In conclusion, the great Temple of Solomon is the perfect symbol for Freemasonry. Like it, our Temple has been laid waste by the ruthless hand of ignorance, the devastations of war, and the unsparing ravages of barbarous force. But, the destruction of Solomon’s Temple did not destroy the Jewish people or their culture; they and their culture thrive in spite of the loss. Their ultimate triumph serves as an example for the potential to build a growing network of new masonic lodges, all working to call the very best people together to labor for the betterment of all humanity. A Freemasonry for the 21st Century!
Freemasonry for the 21st Century
[i] Brafman, Ori and Rod A. Beckstrom. The Starfish and the Spider: The Unstoppable Power of Leaderless Organizations. New York: Penguin Group, 2006.

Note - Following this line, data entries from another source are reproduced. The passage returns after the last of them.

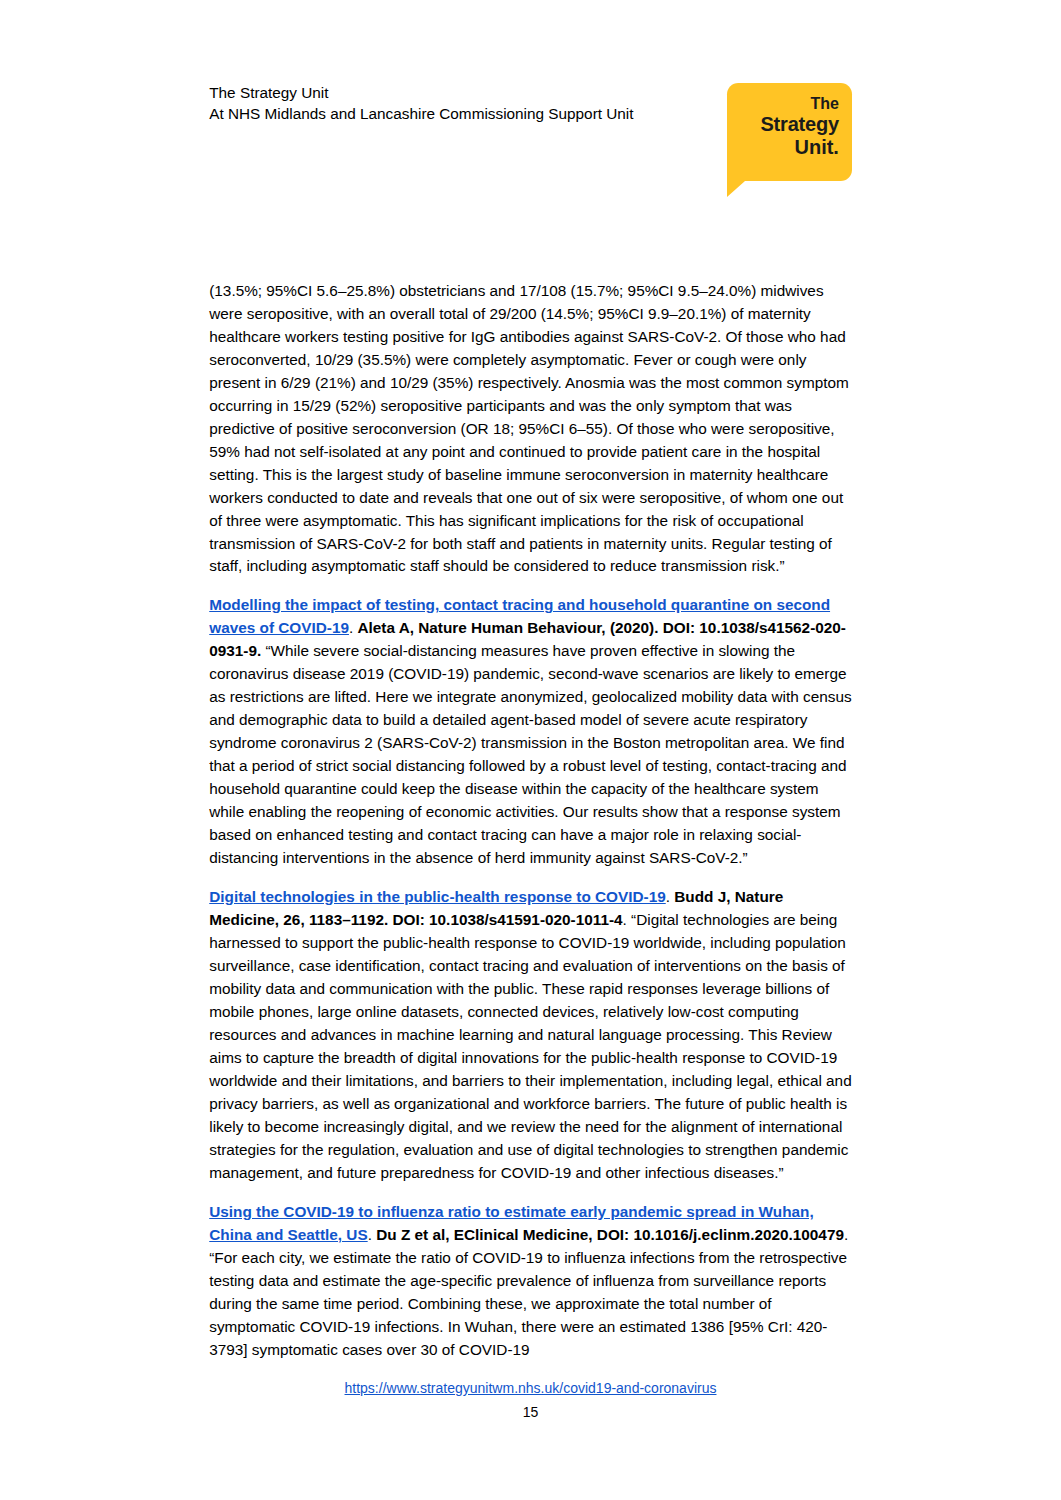The Strategy Unit
At NHS Midlands and Lancashire Commissioning Support Unit
The Strategy Unit.
(13.5%; 95%CI 5.6–25.8%) obstetricians and 17/108 (15.7%; 95%CI 9.5–24.0%) midwives were seropositive, with an overall total of 29/200 (14.5%; 95%CI 9.9–20.1%) of maternity healthcare workers testing positive for IgG antibodies against SARS-CoV-2. Of those who had seroconverted, 10/29 (35.5%) were completely asymptomatic. Fever or cough were only present in 6/29 (21%) and 10/29 (35%) respectively. Anosmia was the most common symptom occurring in 15/29 (52%) seropositive participants and was the only symptom that was predictive of positive seroconversion (OR 18; 95%CI 6–55). Of those who were seropositive, 59% had not self-isolated at any point and continued to provide patient care in the hospital setting. This is the largest study of baseline immune seroconversion in maternity healthcare workers conducted to date and reveals that one out of six were seropositive, of whom one out of three were asymptomatic. This has significant implications for the risk of occupational transmission of SARS-CoV-2 for both staff and patients in maternity units. Regular testing of staff, including asymptomatic staff should be considered to reduce transmission risk.”
Modelling the impact of testing, contact tracing and household quarantine on second waves of COVID-19. Aleta A, Nature Human Behaviour, (2020). DOI: 10.1038/s41562-020-0931-9. “While severe social-distancing measures have proven effective in slowing the coronavirus disease 2019 (COVID-19) pandemic, second-wave scenarios are likely to emerge as restrictions are lifted. Here we integrate anonymized, geolocalized mobility data with census and demographic data to build a detailed agent-based model of severe acute respiratory syndrome coronavirus 2 (SARS-CoV-2) transmission in the Boston metropolitan area. We find that a period of strict social distancing followed by a robust level of testing, contact-tracing and household quarantine could keep the disease within the capacity of the healthcare system while enabling the reopening of economic activities. Our results show that a response system based on enhanced testing and contact tracing can have a major role in relaxing social-distancing interventions in the absence of herd immunity against SARS-CoV-2.”
Digital technologies in the public-health response to COVID-19. Budd J, Nature Medicine, 26, 1183–1192. DOI: 10.1038/s41591-020-1011-4. “Digital technologies are being harnessed to support the public-health response to COVID-19 worldwide, including population surveillance, case identification, contact tracing and evaluation of interventions on the basis of mobility data and communication with the public. These rapid responses leverage billions of mobile phones, large online datasets, connected devices, relatively low-cost computing resources and advances in machine learning and natural language processing. This Review aims to capture the breadth of digital innovations for the public-health response to COVID-19 worldwide and their limitations, and barriers to their implementation, including legal, ethical and privacy barriers, as well as organizational and workforce barriers. The future of public health is likely to become increasingly digital, and we review the need for the alignment of international strategies for the regulation, evaluation and use of digital technologies to strengthen pandemic management, and future preparedness for COVID-19 and other infectious diseases.”
Using the COVID-19 to influenza ratio to estimate early pandemic spread in Wuhan, China and Seattle, US. Du Z et al, EClinical Medicine, DOI: 10.1016/j.eclinm.2020.100479. “For each city, we estimate the ratio of COVID-19 to influenza infections from the retrospective testing data and estimate the age-specific prevalence of influenza from surveillance reports during the same time period. Combining these, we approximate the total number of symptomatic COVID-19 infections. In Wuhan, there were an estimated 1386 [95% CrI: 420-3793] symptomatic cases over 30 of COVID-19
https://www.strategyunitwm.nhs.uk/covid19-and-coronavirus
15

[ii] To classify an organization as a spider or a starfish, Brafman and Beckstrom ask the following ten questions: 1. Is there a person in charge? 2. Are there headquarters? 3. If you thump it on the head, will it die? 4. Is there a clear division of roles? 5. If you take out a unit, is the organization harmed? 6. Are knowledge and power concentrated or distributed? 7. Is the organization flexible or rigid? 8. Can you count the employees or participants? 9. Are working groups funded by the organization or are they self-funded? 10. Do working groups communicate directly or through intermediaries? Brafman, 46-53.
[iii] Brafman, 36
[iv] Brafman, 35.
[v] Brafman, 21.
[vi] Napster II, Kazaa, K+, Grokster, eDonkey, and ultimately eMule
[vii] Brafman, 74.
[viii] See generally,
[ix] Brafman, 39-40.
[x] Brafman, 40.
[xi] Brafman, 41.
[xii] Brafman, 45.
[xiii] §34.02(h)(3) Ohio Masonic Code.